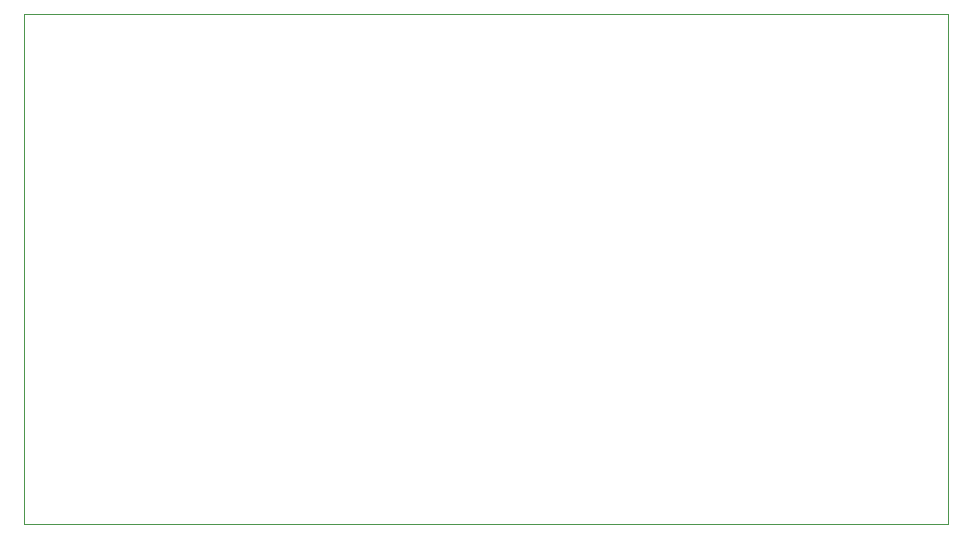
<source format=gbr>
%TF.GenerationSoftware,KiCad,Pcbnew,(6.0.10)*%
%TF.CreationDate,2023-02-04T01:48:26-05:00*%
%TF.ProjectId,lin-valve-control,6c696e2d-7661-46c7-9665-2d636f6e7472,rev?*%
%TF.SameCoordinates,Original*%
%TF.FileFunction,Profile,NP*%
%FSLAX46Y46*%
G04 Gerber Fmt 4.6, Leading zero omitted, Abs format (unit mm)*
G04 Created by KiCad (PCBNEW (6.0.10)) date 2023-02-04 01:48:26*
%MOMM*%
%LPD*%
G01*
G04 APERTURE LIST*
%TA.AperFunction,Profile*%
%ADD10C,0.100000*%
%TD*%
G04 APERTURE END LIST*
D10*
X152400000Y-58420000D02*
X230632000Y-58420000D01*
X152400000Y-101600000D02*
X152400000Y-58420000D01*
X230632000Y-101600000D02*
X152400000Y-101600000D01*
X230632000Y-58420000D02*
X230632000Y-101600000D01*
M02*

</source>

# # # # #

Restate the entries above word for word, and keep the pictures out.

## Task response
<source format=gbr>
%TF.GenerationSoftware,KiCad,Pcbnew,(6.0.10)*%
%TF.CreationDate,2023-02-04T01:48:26-05:00*%
%TF.ProjectId,lin-valve-control,6c696e2d-7661-46c7-9665-2d636f6e7472,rev?*%
%TF.SameCoordinates,Original*%
%TF.FileFunction,Profile,NP*%
%FSLAX46Y46*%
G04 Gerber Fmt 4.6, Leading zero omitted, Abs format (unit mm)*
G04 Created by KiCad (PCBNEW (6.0.10)) date 2023-02-04 01:48:26*
%MOMM*%
%LPD*%
G01*
G04 APERTURE LIST*
%TA.AperFunction,Profile*%
%ADD10C,0.100000*%
%TD*%
G04 APERTURE END LIST*
D10*
X152400000Y-58420000D02*
X230632000Y-58420000D01*
X152400000Y-101600000D02*
X152400000Y-58420000D01*
X230632000Y-101600000D02*
X152400000Y-101600000D01*
X230632000Y-58420000D02*
X230632000Y-101600000D01*
M02*

</source>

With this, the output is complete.